**Prompt:** Return, unchanged and with no pictures, the lines below from the very first through the one that contains "34 85.5846 0)".

**Supplied data:**
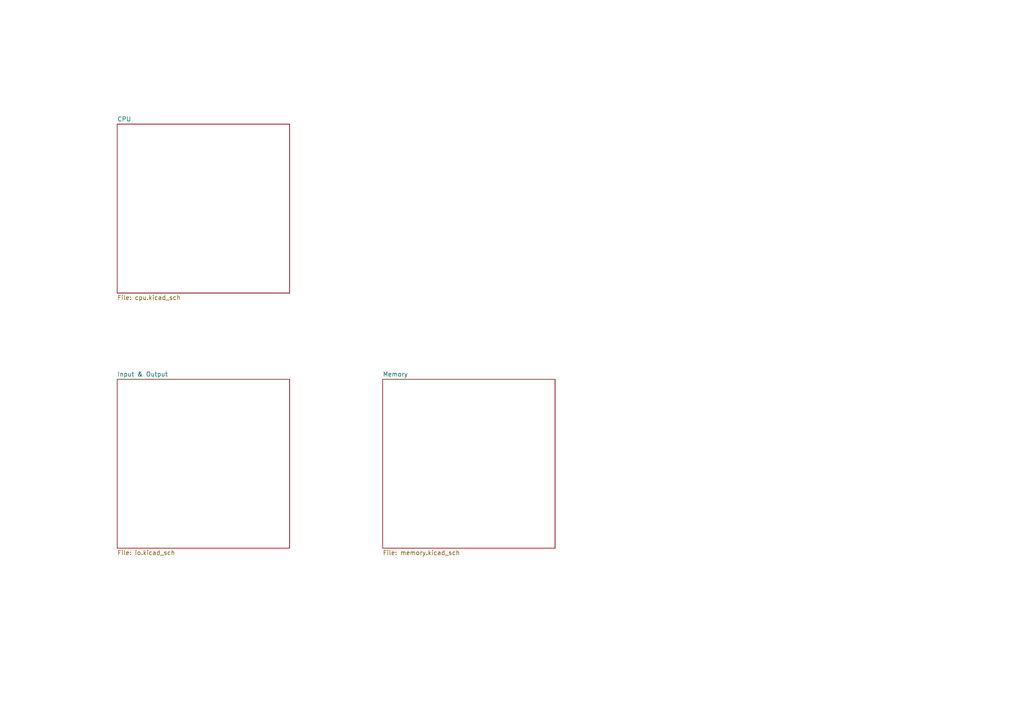
<source format=kicad_sch>
(kicad_sch (version 20230121) (generator eeschema)

  (uuid e63e39d7-6ac0-4ffd-8aa3-1841a4541b55)

  (paper "A4")

  


  (sheet (at 34 36) (size 50 49) (fields_autoplaced)
    (stroke (width 0.1524) (type solid))
    (fill (color 0 0 0 0.0000))
    (uuid 366e0d9a-56e6-4430-93d3-3a271557a8cc)
    (property "Sheetname" "CPU" (at 34 35.2884 0)
      (effects (font (size 1.27 1.27)) (justify left bottom))
    )
    (property "Sheetfile" "cpu.kicad_sch" (at 34 85.5846 0)
      (effects (font (size 1.27 1.27)) (justify left top))
    )
    (instances
      (project "6802 v1"
        (path "/e63e39d7-6ac0-4ffd-8aa3-1841a4541b55" (page "5"))
      )
    )
  )

  (sheet (at 34 110) (size 50 49) (fields_autoplaced)
    (stroke (width 0.1524) (type solid))
    (fill (color 0 0 0 0.0000))
    (uuid aacad567-86ad-4193-8aa8-08565ab103a5)
    (property "Sheetname" "Input & Output" (at 34 109.2884 0)
      (effects (font (size 1.27 1.27)) (justify left bottom))
    )
    (property "Sheetfile" "io.kicad_sch" (at 34 159.5846 0)
      (effects (font (size 1.27 1.27)) (justify left top))
    )
    (instances
      (project "6802 v1"
        (path "/e63e39d7-6ac0-4ffd-8aa3-1841a4541b55" (page "4"))
      )
    )
  )

  (sheet (at 111 110) (size 50 49) (fields_autoplaced)
    (stroke (width 0.1524) (type solid))
    (fill (color 0 0 0 0.0000))
    (uuid bfe21baf-1342-48ad-994b-20326b13bad2)
    (property "Sheetname" "Memory" (at 111 109.2884 0)
      (effects (font (size 1.27 1.27)) (justify left bottom))
    )
    (property "Sheetfile" "memory.kicad_sch" (at 111 159.5846 0)
      (effects (font (size 1.27 1.27)) (justify left top))
    )
    (instances
      (project "6802 v1"
        (path "/e63e39d7-6ac0-4ffd-8aa3-1841a4541b55" (page "3"))
      )
    )
  )

  (sheet_instances
    (path "/" (page "1"))
  )
)

</source>
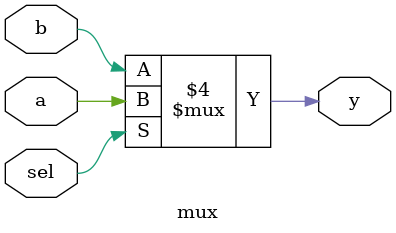
<source format=v>


module mux( y, a, b, sel );
output y;
input a, b, sel;
reg y;

always @(a or b or sel)
begin
    if (sel == 1) y = a;
    else y = b;
end

endmodule


</source>
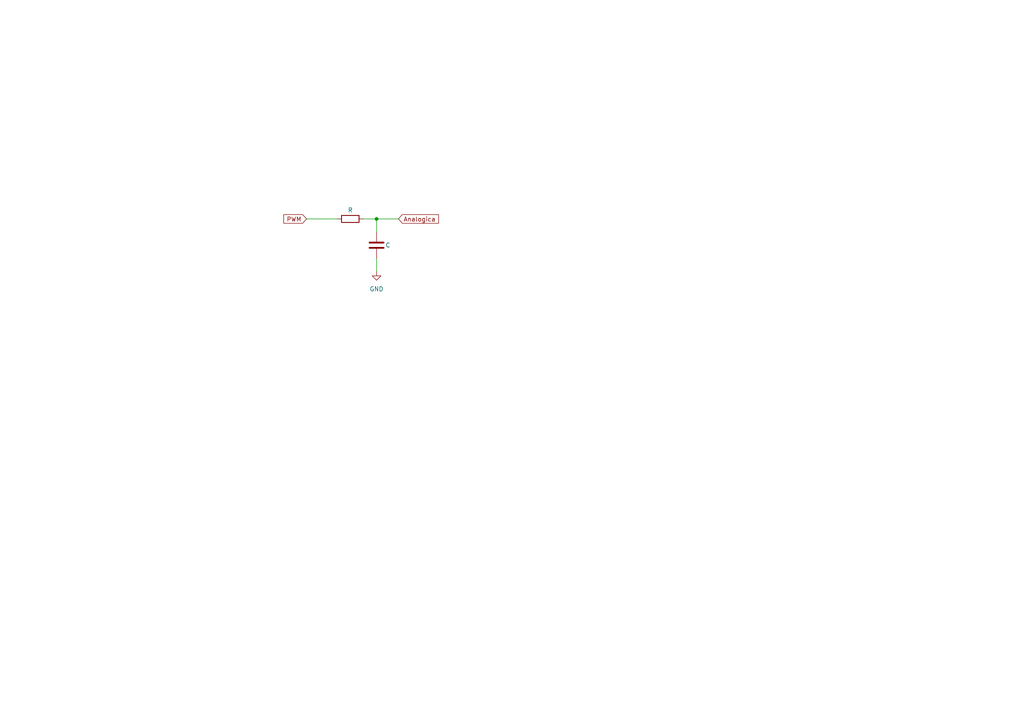
<source format=kicad_sch>
(kicad_sch (version 20211123) (generator eeschema)

  (uuid f97b23de-72c5-49c9-bc55-341c24216f24)

  (paper "A4")

  

  (junction (at 109.22 63.5) (diameter 0) (color 0 0 0 0)
    (uuid 34936b80-fb05-4477-ae49-d57e75a104bd)
  )

  (wire (pts (xy 88.9 63.5) (xy 97.79 63.5))
    (stroke (width 0) (type default) (color 0 0 0 0))
    (uuid 0998fa07-402b-4262-a498-8297399c54b7)
  )
  (wire (pts (xy 109.22 74.93) (xy 109.22 78.74))
    (stroke (width 0) (type default) (color 0 0 0 0))
    (uuid 1663e3fd-7269-4e7d-9067-2e97d885e4fd)
  )
  (wire (pts (xy 109.22 63.5) (xy 109.22 67.31))
    (stroke (width 0) (type default) (color 0 0 0 0))
    (uuid 39855087-e0ef-42f4-8372-78ca74d7130a)
  )
  (wire (pts (xy 105.41 63.5) (xy 109.22 63.5))
    (stroke (width 0) (type default) (color 0 0 0 0))
    (uuid 76eabd65-bcae-42df-9bd2-e4dabc42fcb3)
  )
  (wire (pts (xy 109.22 63.5) (xy 115.57 63.5))
    (stroke (width 0) (type default) (color 0 0 0 0))
    (uuid cfea475c-3634-4606-8484-d7b78e7c2de4)
  )

  (global_label "Analogica" (shape input) (at 115.57 63.5 0) (fields_autoplaced)
    (effects (font (size 1.27 1.27)) (justify left))
    (uuid ba985e26-e06c-4858-afba-f609ff4e7112)
    (property "Referencias entre hojas" "${INTERSHEET_REFS}" (id 0) (at 127.1755 63.4206 0)
      (effects (font (size 1.27 1.27)) (justify left) hide)
    )
  )
  (global_label "PWM" (shape input) (at 88.9 63.5 180) (fields_autoplaced)
    (effects (font (size 1.27 1.27)) (justify right))
    (uuid d0276e6b-1a0c-4eb1-b0e7-d077ed297e75)
    (property "Referencias entre hojas" "${INTERSHEET_REFS}" (id 0) (at 82.314 63.5794 0)
      (effects (font (size 1.27 1.27)) (justify right) hide)
    )
  )

  (symbol (lib_id "Device:R") (at 101.6 63.5 90) (unit 1)
    (in_bom yes) (on_board yes)
    (uuid 4393bce6-bca6-4d45-ae1b-7809989ce441)
    (property "Reference" "R?" (id 0) (at 101.6 57.15 90)
      (effects (font (size 1.27 1.27)) hide)
    )
    (property "Value" "R" (id 1) (at 101.6 60.96 90))
    (property "Footprint" "" (id 2) (at 101.6 65.278 90)
      (effects (font (size 1.27 1.27)) hide)
    )
    (property "Datasheet" "~" (id 3) (at 101.6 63.5 0)
      (effects (font (size 1.27 1.27)) hide)
    )
    (pin "1" (uuid ac1087cb-8bdd-477c-af53-10ecc64f69a1))
    (pin "2" (uuid ecdb8b3f-cb1e-470e-91ee-e8993641a1cb))
  )

  (symbol (lib_id "power:GND") (at 109.22 78.74 0) (unit 1)
    (in_bom yes) (on_board yes) (fields_autoplaced)
    (uuid 511a639b-6d82-4d15-aa7d-8c8bfb54613f)
    (property "Reference" "#PWR?" (id 0) (at 109.22 85.09 0)
      (effects (font (size 1.27 1.27)) hide)
    )
    (property "Value" "GND" (id 1) (at 109.22 83.82 0))
    (property "Footprint" "" (id 2) (at 109.22 78.74 0)
      (effects (font (size 1.27 1.27)) hide)
    )
    (property "Datasheet" "" (id 3) (at 109.22 78.74 0)
      (effects (font (size 1.27 1.27)) hide)
    )
    (pin "1" (uuid 3062e5a2-83f6-4eff-929f-a4a4ecbc085c))
  )

  (symbol (lib_id "Device:C") (at 109.22 71.12 0) (unit 1)
    (in_bom yes) (on_board yes)
    (uuid 9503b16f-81f3-45fb-baa5-f67201e9dd4e)
    (property "Reference" "C?" (id 0) (at 113.03 69.8499 0)
      (effects (font (size 1.27 1.27)) (justify left) hide)
    )
    (property "Value" "C" (id 1) (at 111.76 71.12 0)
      (effects (font (size 1.27 1.27)) (justify left))
    )
    (property "Footprint" "" (id 2) (at 110.1852 74.93 0)
      (effects (font (size 1.27 1.27)) hide)
    )
    (property "Datasheet" "~" (id 3) (at 109.22 71.12 0)
      (effects (font (size 1.27 1.27)) hide)
    )
    (pin "1" (uuid 2e5d1d34-e19d-4172-a400-24f148aaddbd))
    (pin "2" (uuid ae935507-5b1c-4518-b1f9-6adaade9e2fe))
  )

  (sheet_instances
    (path "/" (page "1"))
  )

  (symbol_instances
    (path "/511a639b-6d82-4d15-aa7d-8c8bfb54613f"
      (reference "#PWR?") (unit 1) (value "GND") (footprint "")
    )
    (path "/9503b16f-81f3-45fb-baa5-f67201e9dd4e"
      (reference "C?") (unit 1) (value "C") (footprint "")
    )
    (path "/4393bce6-bca6-4d45-ae1b-7809989ce441"
      (reference "R?") (unit 1) (value "R") (footprint "")
    )
  )
)

</source>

**Output below:**
<source format=kicad_sch>
(kicad_sch (version 20230121) (generator eeschema)

  (uuid e63e39d7-6ac0-4ffd-8aa3-1841a4541b55)

  (paper "A4")

  


  (sheet (at 34 36) (size 50 49) (fields_autoplaced)
    (stroke (width 0.1524) (type solid))
    (fill (color 0 0 0 0.0000))
    (uuid 366e0d9a-56e6-4430-93d3-3a271557a8cc)
    (property "Sheetname" "CPU" (at 34 35.2884 0)
      (effects (font (size 1.27 1.27)) (justify left bottom))
    )
    (property "Sheetfile" "cpu.kicad_sch" (at 34 85.5846 0)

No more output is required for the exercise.